◆ Stated task A
Rewrite the blog post about quitting a job, beginning at the words "It’s AMAZING how, in" and stopping after "to stress over.", with "stress over" changed to "worry about".
◆ Stated task B
Extend the blog post about quitting a job past its last sentence.
___ Extract to read
That Time I Quit a Job 5 Times20th January 2016 by Suz • No comments
Hindsight is always 20/20.
It’s AMAZING how, in the moment, something can feel like the worst, most horrible experience of your life and years later be looked at as such a silly thing to stress over.
I was set to graduate 6 months early which gave me a head start on the job search. A mentor of mine from Atlantic Records had offered me an opportunity to follow him to Astralwerks (EMI) and become the Midwest Sales Coordinator.
Others warned me not to take the job. They said I had been doing school at full throttle and should use the 6 months to “find myself.” HA! Find myself. Figure out my “why.” How silly…
I had a JOB OFFER. Although it was before the crash of 2008, it was still insane at that time to turn down a job. What did it matter if sales was the last thing I wanted to do? Who cared about my happiness? NOT ME!
______
___ Dataset extract
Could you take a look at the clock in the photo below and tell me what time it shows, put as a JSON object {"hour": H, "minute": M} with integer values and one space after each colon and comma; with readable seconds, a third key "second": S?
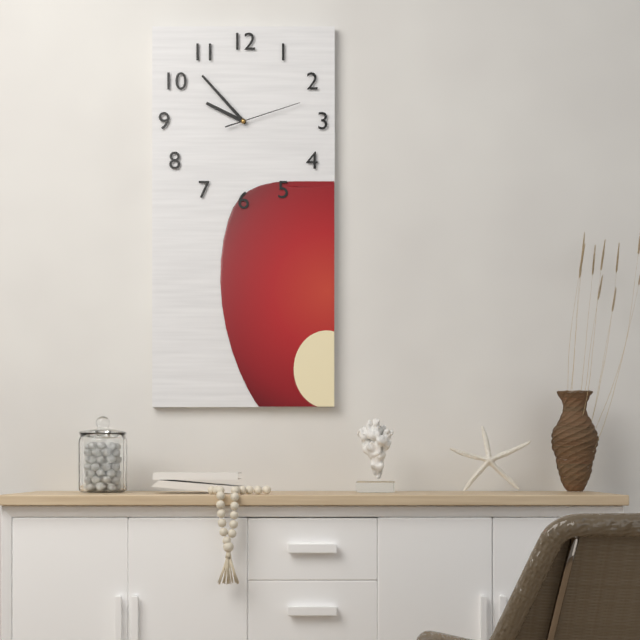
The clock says {"hour": 9, "minute": 53, "second": 12}
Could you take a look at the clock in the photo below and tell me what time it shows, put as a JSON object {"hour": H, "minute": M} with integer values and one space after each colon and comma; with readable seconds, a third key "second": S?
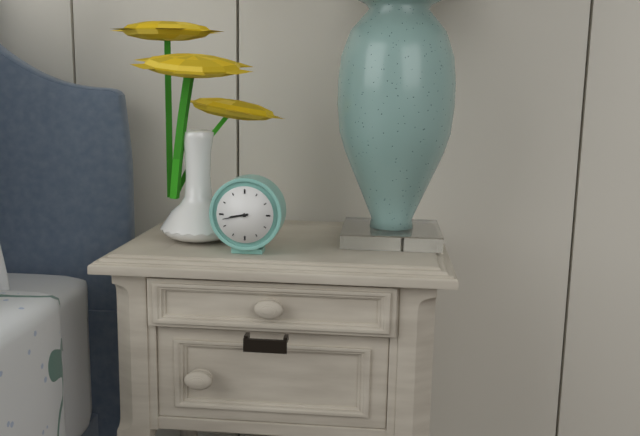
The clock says {"hour": 8, "minute": 43}
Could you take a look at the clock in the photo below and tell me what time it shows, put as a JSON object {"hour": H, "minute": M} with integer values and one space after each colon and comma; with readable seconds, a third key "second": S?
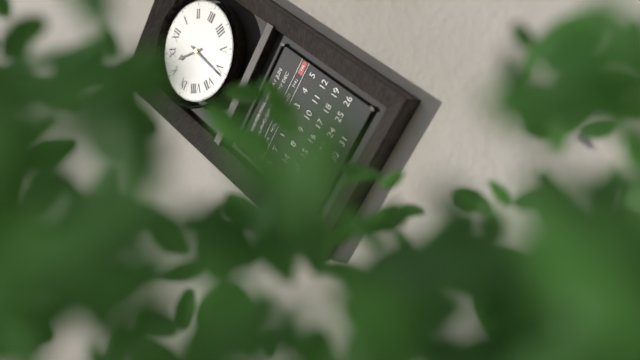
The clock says {"hour": 10, "minute": 31}
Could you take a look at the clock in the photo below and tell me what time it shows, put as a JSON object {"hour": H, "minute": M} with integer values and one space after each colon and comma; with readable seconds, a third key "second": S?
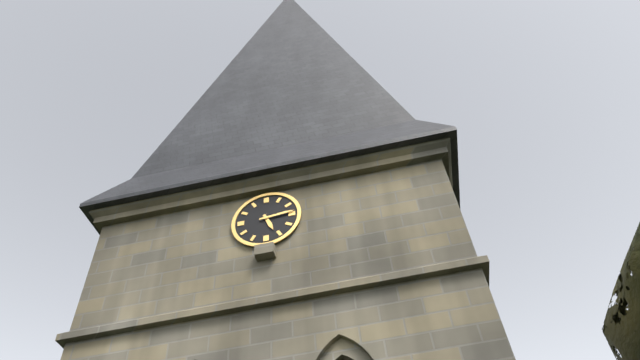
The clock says {"hour": 5, "minute": 14}
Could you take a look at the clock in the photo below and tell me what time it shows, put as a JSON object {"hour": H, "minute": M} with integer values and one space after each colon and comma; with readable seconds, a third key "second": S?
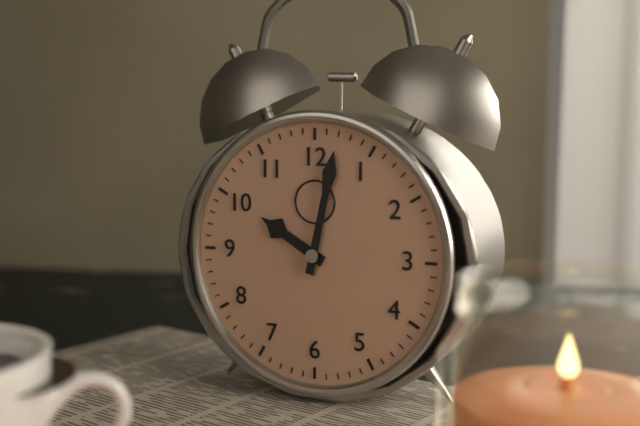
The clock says {"hour": 10, "minute": 2}
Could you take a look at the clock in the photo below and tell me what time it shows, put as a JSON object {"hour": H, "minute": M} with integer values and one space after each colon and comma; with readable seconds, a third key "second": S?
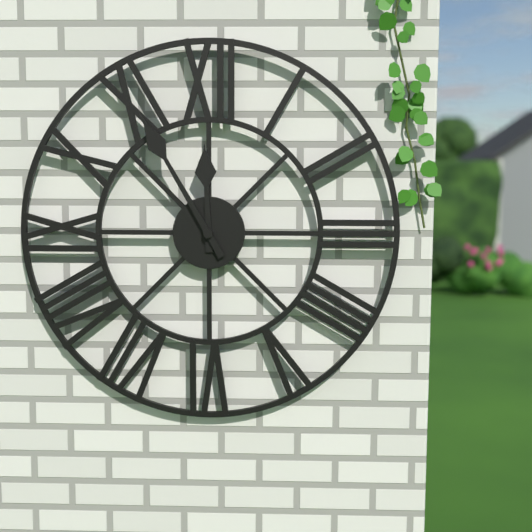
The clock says {"hour": 11, "minute": 55}
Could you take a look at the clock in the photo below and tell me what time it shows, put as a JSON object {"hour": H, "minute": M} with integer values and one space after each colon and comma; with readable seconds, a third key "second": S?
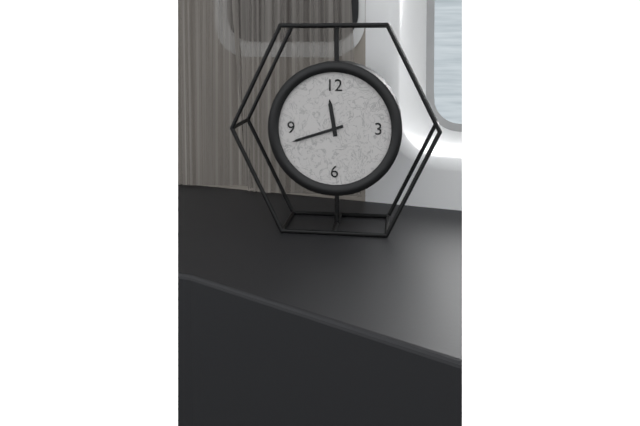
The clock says {"hour": 11, "minute": 42}
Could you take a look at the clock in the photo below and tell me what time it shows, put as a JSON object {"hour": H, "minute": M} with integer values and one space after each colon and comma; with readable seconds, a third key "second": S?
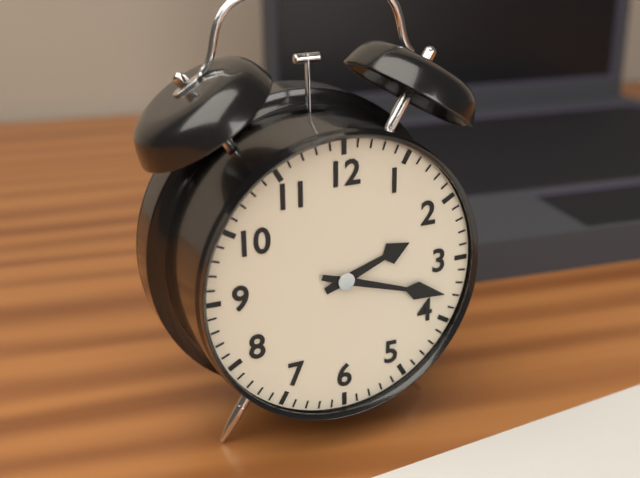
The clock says {"hour": 2, "minute": 18}
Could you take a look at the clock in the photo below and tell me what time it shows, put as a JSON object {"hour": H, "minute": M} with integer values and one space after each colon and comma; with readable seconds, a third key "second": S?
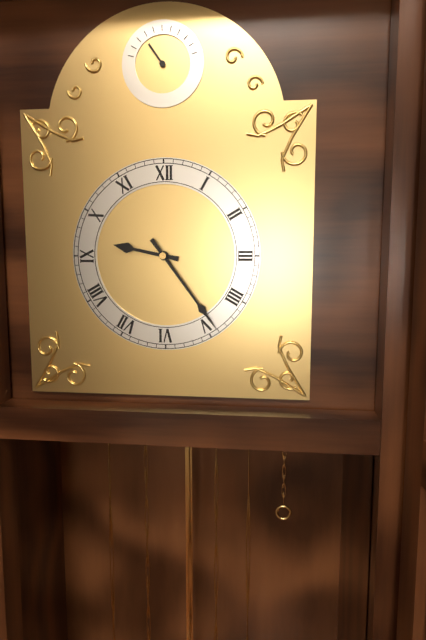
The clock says {"hour": 9, "minute": 24}
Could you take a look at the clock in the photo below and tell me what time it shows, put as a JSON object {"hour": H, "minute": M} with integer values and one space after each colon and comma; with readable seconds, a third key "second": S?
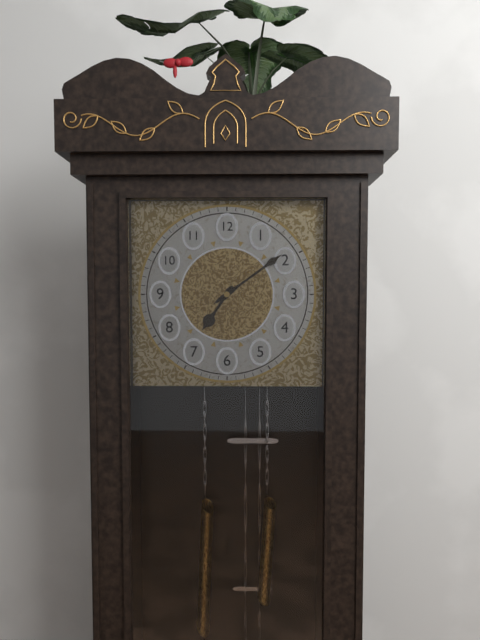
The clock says {"hour": 7, "minute": 9}
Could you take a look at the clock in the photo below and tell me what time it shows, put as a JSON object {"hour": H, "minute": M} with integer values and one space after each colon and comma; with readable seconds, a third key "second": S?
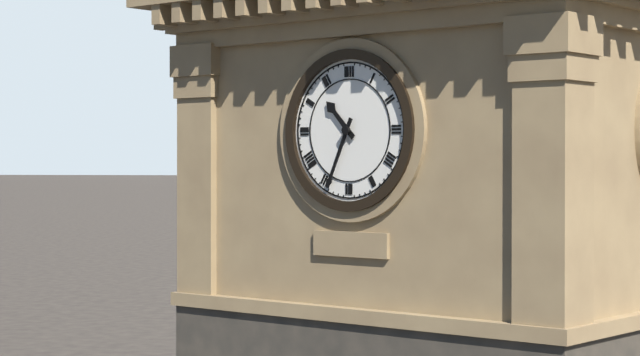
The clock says {"hour": 10, "minute": 34}
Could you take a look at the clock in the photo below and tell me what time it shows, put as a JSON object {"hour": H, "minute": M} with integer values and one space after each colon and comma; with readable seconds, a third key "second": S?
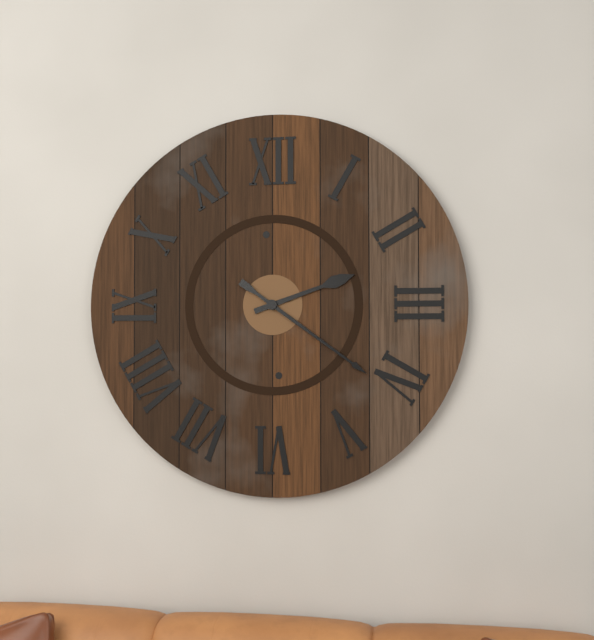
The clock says {"hour": 2, "minute": 21}
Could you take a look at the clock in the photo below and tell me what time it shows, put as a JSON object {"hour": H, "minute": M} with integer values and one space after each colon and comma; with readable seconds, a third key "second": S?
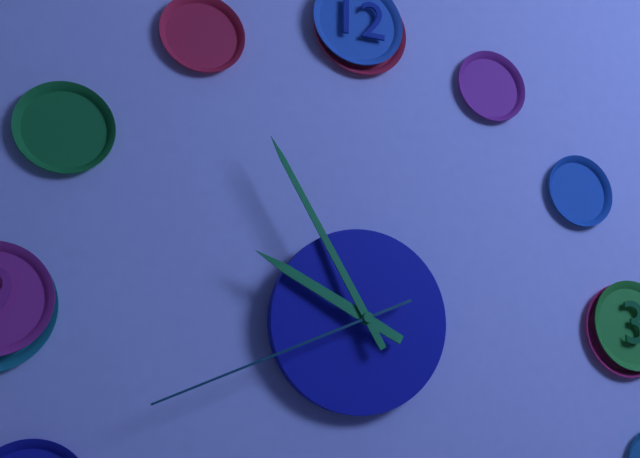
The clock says {"hour": 9, "minute": 55, "second": 41}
______
◆ Result A
It’s AMAZING how, in the moment, something can feel like the worst, most horrible experience of your life and years later be looked at as such a silly thing to worry about.

◆ Result B
There were long days, nightly cries, and a slllleeewww of panic attacks and bouts of depression. It got to the point where I would spend nights dreaming about making copies of SoundScan reports only to be woken up by my alarm and realizing my day hadn’t even started.
The first time I tried quitting my boss asked why and I said it was just too much.
Psshh! What kind of reason was THAT?! Didn’t I want to “make it,” even if I didn’t know what that meant to me? Did I expect things to be easy? So I showed back up the next morning and put one foot in front of the other.
The second time I tried quitting my boss asked why and I think I said it was about money.
Psssh! What did I expect?! This was the music industry. Did I care about the music or did I care about the money? I was back at work the next day.
The third and forth times I quit I’m pretty sure I used money as the reason again.
Then my boss presented me with a raise. I didn’t even want the raise. But how did I turn that down? He went to bat for me. He believed in me. Who walks away from that?
I continued working there for a few more months until the pro’s were 110% overshadowed by the cons. It simply wasn’t what I was built for and I was burnt out. I had just turned 22 and I believed my life was over. My time in the music industry had come to an end and I would live a painful life as a miserable failure.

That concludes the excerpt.